Stored entries
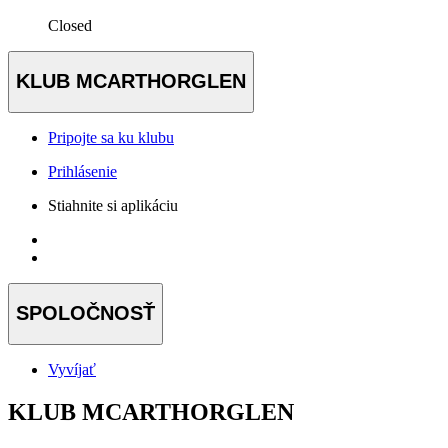
Closed
KLUB MCARTHORGLEN
Pripojte sa ku klubu
Prihlásenie
Stiahnite si aplikáciu
SPOLOČNOSŤ
Vyvíjať
KLUB MCARTHORGLEN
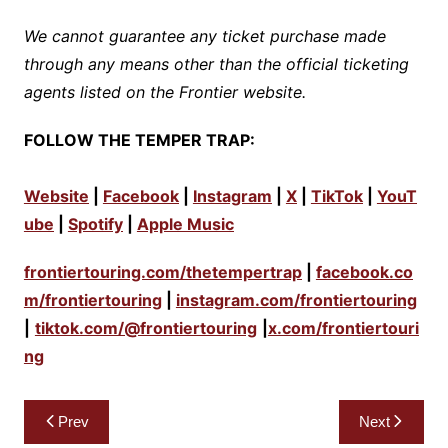
We cannot guarantee any ticket purchase made
through any means other than the official ticketing
agents listed on the Frontier website.
FOLLOW THE TEMPER TRAP:
Website
|
Facebook
|
Instagram
|
X
|
TikTok
|
YouT
ube
|
Spotify
|
Apple Music
frontiertouring.com/thetempertrap
|
facebook.co
m/frontiertouring
|
instagram.com/frontiertouring
|
tiktok.com/@frontiertouring
|
x.com/frontiertouri
ng
Post
Prev
Next
navigation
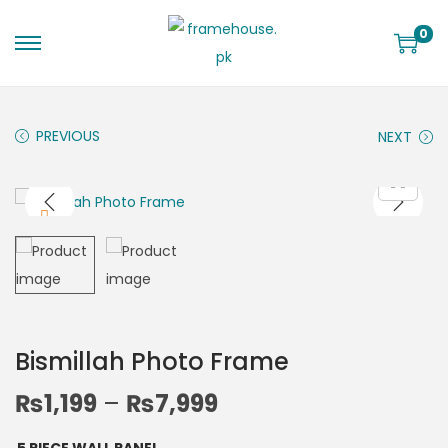
0
PREVIOUS
NEXT
Bismillah Photo Frame
₨
1,199
–
₨
7,999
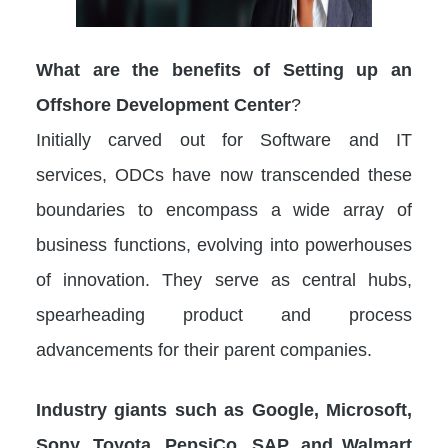
What are the benefits of Setting up an
Offshore Development Center
?
Initially carved out for Software and IT
services, ODCs have now transcended these
boundaries to encompass a wide array of
business functions, evolving into powerhouses
of innovation. They serve as central hubs,
spearheading product and process
advancements for their parent companies.
Industry giants such as Google, Microsoft,
Sony, Toyota, PepsiCo, SAP, and Walmart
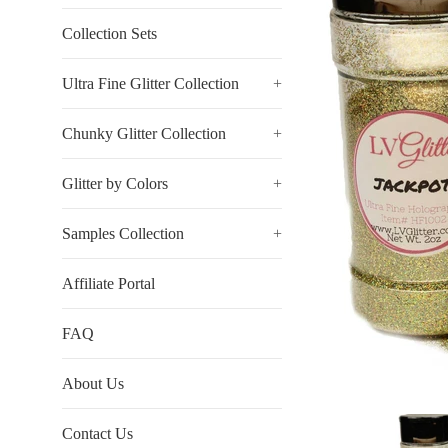
Collection Sets
Ultra Fine Glitter Collection
+
Chunky Glitter Collection
+
Glitter by Colors
+
Samples Collection
+
Affiliate Portal
FAQ
About Us
Contact Us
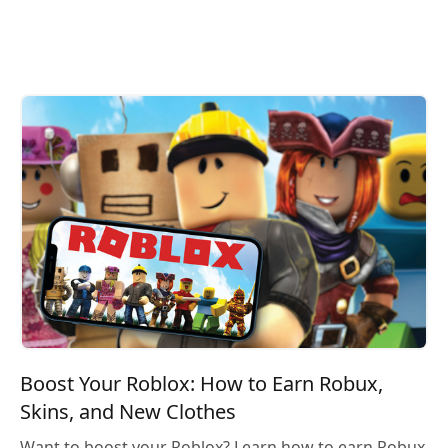
Boost Your Roblox: How to Earn Robux,
Skins, and New Clothes
Want to boost your Roblox? Learn how to earn Robux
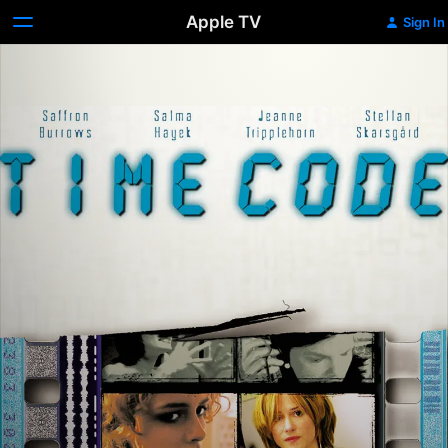
Apple TV
Sign In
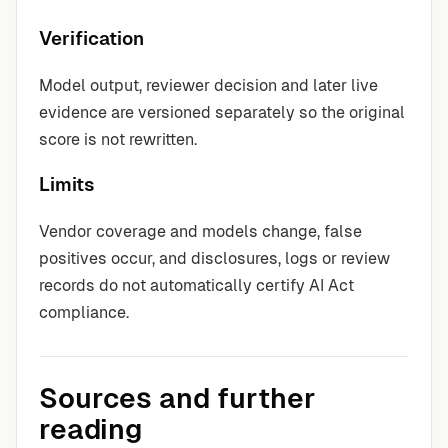
Verification
Model output, reviewer decision and later live
evidence are versioned separately so the original
score is not rewritten.
Limits
Vendor coverage and models change, false
positives occur, and disclosures, logs or review
records do not automatically certify AI Act
compliance.
Sources and further
reading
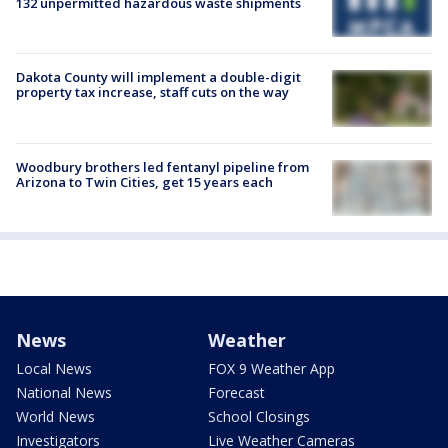
132 unpermitted hazardous waste shipments
Dakota County will implement a double-digit
property tax increase, staff cuts on the way
Woodbury brothers led fentanyl pipeline from
Arizona to Twin Cities, get 15 years each
News
Weather
Local News
FOX 9 Weather App
National News
Forecast
World News
School Closings
Investigators
Live Weather Cameras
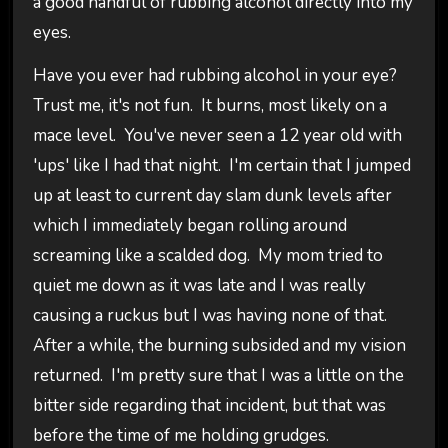
a good handful of rubbing alcohol directly into my
eyes.
Have you ever had rubbing alcohol in your eye?
Trust me, it's not fun. It burns, most likely on a
mace level. You've never seen a 12 year old with
'ups' like I had that night. I'm certain that I jumped
up at least to current day slam dunk levels after
which I immediately began rolling around
screaming like a scalded dog. My mom tried to
quiet me down as it was late and I was really
causing a ruckus but I was having none of that.
After a while, the burning subsided and my vision
returned. I'm pretty sure that I was a little on the
bitter side regarding that incident, but that was
before the time of me holding grudges.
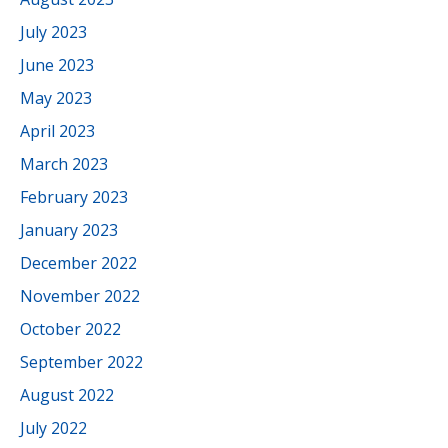
July 2023
June 2023
May 2023
April 2023
March 2023
February 2023
January 2023
December 2022
November 2022
October 2022
September 2022
August 2022
July 2022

▶ _Exercise details_:
Leave the pictures out and print every record exactly.

▶ _Answer space_:
Closed
KLUB MCARTHORGLEN
Pripojte sa ku klubu
Prihlásenie
Stiahnite si aplikáciu
SPOLOČNOSŤ
Vyvíjať
KLUB MCARTHORGLEN
We cannot guarantee any ticket purchase made
through any means other than the official ticketing
agents listed on the Frontier website.
FOLLOW THE TEMPER TRAP:
Website
|
Facebook
|
Instagram
|
X
|
TikTok
|
YouT
ube
|
Spotify
|
Apple Music
frontiertouring.com/thetempertrap
|
facebook.co
m/frontiertouring
|
instagram.com/frontiertouring
|
tiktok.com/@frontiertouring
|
x.com/frontiertouri
ng
Post
Prev
Next
navigation
0
PREVIOUS
NEXT
Bismillah Photo Frame
₨
1,199
–
₨
7,999
What are the benefits of Setting up an
Offshore Development Center
?
Initially carved out for Software and IT
services, ODCs have now transcended these
boundaries to encompass a wide array of
business functions, evolving into powerhouses
of innovation. They serve as central hubs,
spearheading product and process
advancements for their parent companies.
Industry giants such as Google, Microsoft,
Sony, Toyota, PepsiCo, SAP, and Walmart
Collection Sets
Ultra Fine Glitter Collection
+
Chunky Glitter Collection
+
Glitter by Colors
+
Samples Collection
+
Affiliate Portal
FAQ
About Us
Contact Us
Boost Your Roblox: How to Earn Robux,
Skins, and New Clothes
Want to boost your Roblox? Learn how to earn Robux
Apple TV
Sign In
Verification
Model output, reviewer decision and later live
evidence are versioned separately so the original
score is not rewritten.
Limits
Vendor coverage and models change, false
positives occur, and disclosures, logs or review
records do not automatically certify AI Act
compliance.
Sources and further
reading
132 unpermitted hazardous waste shipments
Dakota County will implement a double-digit
property tax increase, staff cuts on the way
Woodbury brothers led fentanyl pipeline from
Arizona to Twin Cities, get 15 years each
News
Weather
Local News
FOX 9 Weather App
National News
Forecast
World News
School Closings
Investigators
Live Weather Cameras
a good handful of rubbing alcohol directly into my
eyes.
Have you ever had rubbing alcohol in your eye?
Trust me, it's not fun. It burns, most likely on a
mace level. You've never seen a 12 year old with
'ups' like I had that night. I'm certain that I jumped
up at least to current day slam dunk levels after
which I immediately began rolling around
screaming like a scalded dog. My mom tried to
quiet me down as it was late and I was really
causing a ruckus but I was having none of that.
After a while, the burning subsided and my vision
returned. I'm pretty sure that I was a little on the
bitter side regarding that incident, but that was
before the time of me holding grudges.
July 2023
June 2023
May 2023
April 2023
March 2023
February 2023
January 2023
December 2022
November 2022
October 2022
September 2022
August 2022
July 2022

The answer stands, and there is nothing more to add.